Leo Epstein: “Most likely to become a billionaire recluse a la Willy Wonka.” This is what I was voted in my high school yearbook. Although, now that I think about it, to be “voted” this title seems highly unlikely, and my guess is that the 2003 yearbook editor took some very generous editorial liberties in these pages.
I had forgotten all about this until I was organizing my closet last weekend, when I came across my old yearbook. Most likely to become a billionaire recluse a la Willy Wonka? What in the hell did that even mean? How had I merited such a weird future? And while the billionaire portion of the prediction seemed cool, the thought of living a solitary life in a uniform of top hats and velour tuxedo jackets wasn’t what I had in mind. This designation—was it a compliment or an insult?
Luckily, it turns out, I had avoided landing some of the more degrading categories. There was “most likely to paint lines on the highway,” “most likely to hit the person painting the lines on the highway,” “most ‘theatrical’” — yes, with “theatrical” in quotes — “most likely to have an affair with her college professor,” and, possibly the cruelest, “most likely to wind up confused not knowing what to do with all those brownie points he/she accumulated over the years.” Ouch.

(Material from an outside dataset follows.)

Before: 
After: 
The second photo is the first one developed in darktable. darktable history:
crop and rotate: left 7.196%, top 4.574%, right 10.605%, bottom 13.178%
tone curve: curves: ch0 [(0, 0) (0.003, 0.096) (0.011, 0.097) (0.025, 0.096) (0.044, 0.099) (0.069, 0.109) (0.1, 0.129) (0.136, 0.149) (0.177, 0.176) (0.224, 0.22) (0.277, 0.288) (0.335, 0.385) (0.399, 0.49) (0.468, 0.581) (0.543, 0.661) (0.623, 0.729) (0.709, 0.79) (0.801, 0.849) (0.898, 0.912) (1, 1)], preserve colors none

As for the cool kids, they got things like “most likely to become a famous fashion designer” or “best smile” or the cutesy “most likely to have a ‘Saved By the Bell’-themed wedding.”
As you can probably tell, I was not a cool kid. High school was not an easy time for me. It’s hard now to understand exactly what being a teenager was like, but I do know “sad” was a good day and “miserable” was a worse one. I remember actually having similar anxieties to the ones I have today — deadlines, living up to your potential, figuring out your future, dealing with your parents — but back then everything that went wrong felt like life was over. The teenage me thought of myself as a dark, artistic, brooding loner, but it’s taken me a while to see that I put myself there willingly, and placed the blame for my unhappiness on my classmates. Why? Because I didn’t like myself and didn’t believe that others could like me. The thing is, they did. Sure, I wasn’t in the popular group, but had I tried harder, I may have found a better place for myself. All I knew was that college was the answer. That I had to endure being a loser until I was 18, and the hard part would be over. So I kept my head down, worked hard, and gave people the brush-off. Because this was the best I thought I could do.
When I now consider my Willy Wonka prophecy, I guess it at least means that people saw me as ambitious and headed for success, but that in the end, I’d be weird and shun the world. My bet is that whoever came up with that title saw it as humorous and lighthearted, but even now, it still feels hurtful to be the butt of a joke and it causes me to question if people still see me the same way.
As far as I can tell, they don’t. Thank God.